**Extrait du texte:**
##########

Avec ce nouveau roman, Loïc Merle nous fait le cadeau d’un cocon pour abriter les fantômes qui habitent nos nuits de paralysie et d’errance, de croyances et de doute, de magie et de ténèbres.
Il est des drames que toutes les enquêtes judiciaires du monde ne parviendront jamais à complètement expliquer. Il est des évènements historiques que toutes les recherches des plus grands historiens ne parviendront jamais tout à fait à éclairer. Il est des matchs que toutes les vidéos HD ne parviendront jamais à faire revivre avec la même intensité. Mais il est des contrées intérieures que la littérature peut tenter d’approcher.

##########

**Enregistrements présentés:**

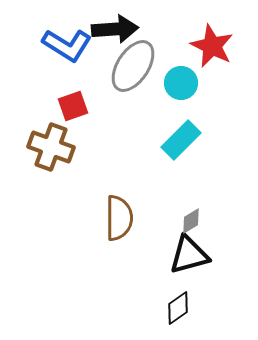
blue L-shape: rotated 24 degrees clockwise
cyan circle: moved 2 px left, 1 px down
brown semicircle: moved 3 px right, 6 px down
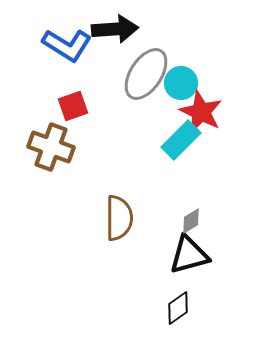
red star: moved 11 px left, 66 px down
gray ellipse: moved 13 px right, 8 px down
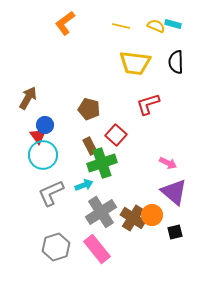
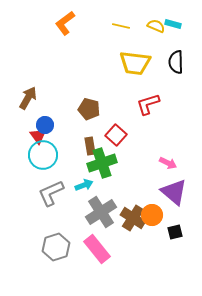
brown rectangle: rotated 18 degrees clockwise
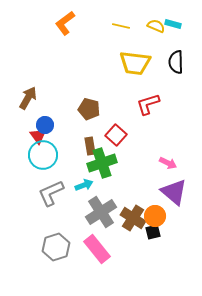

##########

**Exercices:**
A. D'après l'extrait du texte, qu'est-ce que la littérature peut tenter d'approcher ?
B. Recopiez en liste numérotée, sans lignes vides, les lignes des enregistrements, du tout début des enregistrements jusqu'à la ligne contenant « gray ellipse: moved 13 px right, 8 px down » comprise. Laissez de côté les images.

**Corrigé:**
A. Des contrées intérieures.

B.
1. blue L-shape: rotated 24 degrees clockwise
2. cyan circle: moved 2 px left, 1 px down
3. brown semicircle: moved 3 px right, 6 px down
4. red star: moved 11 px left, 66 px down
5. gray ellipse: moved 13 px right, 8 px down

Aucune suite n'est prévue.